> [Exercise description] Could you write out all of these entries again, switching every "chart" to "graph" and leaving everything else unchanged?

:: Information provided ::

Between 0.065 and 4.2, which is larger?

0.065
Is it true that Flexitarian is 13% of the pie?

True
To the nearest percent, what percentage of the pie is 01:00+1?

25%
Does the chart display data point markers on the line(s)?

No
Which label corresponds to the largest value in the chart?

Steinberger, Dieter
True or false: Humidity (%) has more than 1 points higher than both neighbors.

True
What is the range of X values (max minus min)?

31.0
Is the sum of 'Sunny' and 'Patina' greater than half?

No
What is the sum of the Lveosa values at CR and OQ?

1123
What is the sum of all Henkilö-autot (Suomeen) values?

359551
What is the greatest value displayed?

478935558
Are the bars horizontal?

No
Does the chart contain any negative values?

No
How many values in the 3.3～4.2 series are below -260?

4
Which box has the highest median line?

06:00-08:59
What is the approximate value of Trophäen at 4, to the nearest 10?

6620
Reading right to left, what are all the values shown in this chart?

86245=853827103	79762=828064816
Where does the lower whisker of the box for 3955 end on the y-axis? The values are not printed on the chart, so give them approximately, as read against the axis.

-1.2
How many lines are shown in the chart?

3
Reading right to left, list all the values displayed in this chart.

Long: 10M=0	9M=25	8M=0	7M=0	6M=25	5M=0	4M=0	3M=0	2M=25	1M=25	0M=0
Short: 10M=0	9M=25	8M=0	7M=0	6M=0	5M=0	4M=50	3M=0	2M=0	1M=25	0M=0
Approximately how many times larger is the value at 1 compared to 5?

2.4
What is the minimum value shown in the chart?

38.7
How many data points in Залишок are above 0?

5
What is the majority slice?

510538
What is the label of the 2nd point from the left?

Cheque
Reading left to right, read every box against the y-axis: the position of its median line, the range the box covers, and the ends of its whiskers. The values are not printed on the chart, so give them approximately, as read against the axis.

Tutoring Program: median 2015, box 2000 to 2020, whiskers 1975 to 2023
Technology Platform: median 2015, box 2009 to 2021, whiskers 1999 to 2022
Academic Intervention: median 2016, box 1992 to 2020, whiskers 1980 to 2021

:::

> [Answer below]
Between 0.065 and 4.2, which is larger?

0.065
Is it true that Flexitarian is 13% of the pie?

True
To the nearest percent, what percentage of the pie is 01:00+1?

25%
Does the graph display data point markers on the line(s)?

No
Which label corresponds to the largest value in the graph?

Steinberger, Dieter
True or false: Humidity (%) has more than 1 points higher than both neighbors.

True
What is the range of X values (max minus min)?

31.0
Is the sum of 'Sunny' and 'Patina' greater than half?

No
What is the sum of the Lveosa values at CR and OQ?

1123
What is the sum of all Henkilö-autot (Suomeen) values?

359551
What is the greatest value displayed?

478935558
Are the bars horizontal?

No
Does the graph contain any negative values?

No
How many values in the 3.3～4.2 series are below -260?

4
Which box has the highest median line?

06:00-08:59
What is the approximate value of Trophäen at 4, to the nearest 10?

6620
Reading right to left, what are all the values shown in this graph?

86245=853827103	79762=828064816
Where does the lower whisker of the box for 3955 end on the y-axis? The values are not printed on the graph, so give them approximately, as read against the axis.

-1.2
How many lines are shown in the graph?

3
Reading right to left, list all the values displayed in this graph.

Long: 10M=0	9M=25	8M=0	7M=0	6M=25	5M=0	4M=0	3M=0	2M=25	1M=25	0M=0
Short: 10M=0	9M=25	8M=0	7M=0	6M=0	5M=0	4M=50	3M=0	2M=0	1M=25	0M=0
Approximately how many times larger is the value at 1 compared to 5?

2.4
What is the minimum value shown in the graph?

38.7
How many data points in Залишок are above 0?

5
What is the majority slice?

510538
What is the label of the 2nd point from the left?

Cheque
Reading left to right, read every box against the y-axis: the position of its median line, the range the box covers, and the ends of its whiskers. The values are not printed on the graph, so give them approximately, as read against the axis.

Tutoring Program: median 2015, box 2000 to 2020, whiskers 1975 to 2023
Technology Platform: median 2015, box 2009 to 2021, whiskers 1999 to 2022
Academic Intervention: median 2016, box 1992 to 2020, whiskers 1980 to 2021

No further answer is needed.